On m'a déjà demandé des centaines de fois pourquoi je ne porte pas de lentilles de contact, en général, je répond "mais parce que j'aime ça, moi, les lunettes". En fait ça n'a pas toujours été le cas.

Ma première paire de lunettes était rose pale un peu fumé, avec des très gros bords en plastique, de gros verres et une sorte de scotch opaque sur certains cotés des verres pour m'obliger à corriger mon strabisme convergent (si je retrouve des photos, je les mettrais). Autant dire que je les aimais pas beaucoup. Je ne le savait pas encore, mais ma première grosse engeulade allait bientôt arriver.

"Les verres sont super résistants! C'est spécial pour les enfants, il y a un traitement (toussa...)". Le vendeur avait du dire ça devant moi. Sinon je ne vois pas pourquoi mon esprit scientifique, du haut de mes 3 ans, aurait voulu tester la resitance des verres en milieu hostile, c'est à dire : sable et petits cailloux, sur le sol. Voyons la résistance au frottement.

Je suis revenue de la maternelle avec des lunettes complètement opaques, complètement rayées. Ah ben bravo l'esprit scientifique!

1986, ce n'est pas seulement un problème de lunettes rayées, c'est aussi Tchernobyl. L'accident, comme ils disent, quoi. Le seul truc dont je me souviens vraiment, c'est qu'avant cette date, on avait un petit coin de jardin aménagé pour faire pousser quelques légumes et fruits. Bien que le nuage se soit arrété aux frontières de la France, mes parents ont pris la sage decision de ne plus rien y faire pousser et de détruire ce petit coin.

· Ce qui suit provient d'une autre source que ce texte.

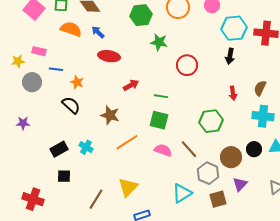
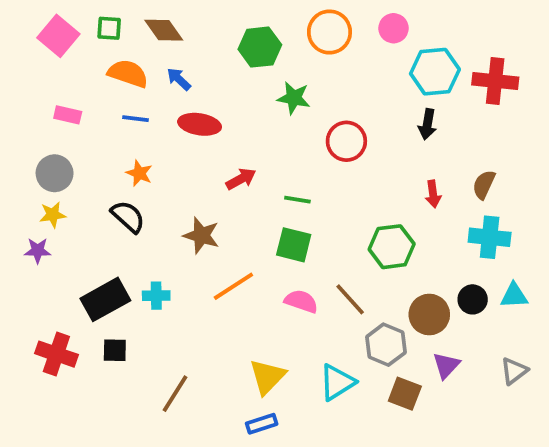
yellow star: (18, 61) -> (53, 215), moved
blue line: (56, 69) -> (136, 119), moved
cyan cross: (86, 147) -> (156, 296), turned -32
black rectangle: (59, 149) -> (105, 299), size x1.4
yellow triangle: (128, 187) -> (267, 377), moved
red cross: (33, 199) -> (56, 354), moved
brown square: (218, 199) -> (405, 394), turned 36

Après tout, Metz, c'est pas très loin de la frontière.

Je me souviens vraiment de ça, mais aussi d'un autre petit truc : le regard inquiet des gens qui regardaient la télé à cette époque. Parents, grands parents, amis de la famille, dès que quelqu'un prononcait le nom de cette ville, ça plombait l'ambiance, immanquablement.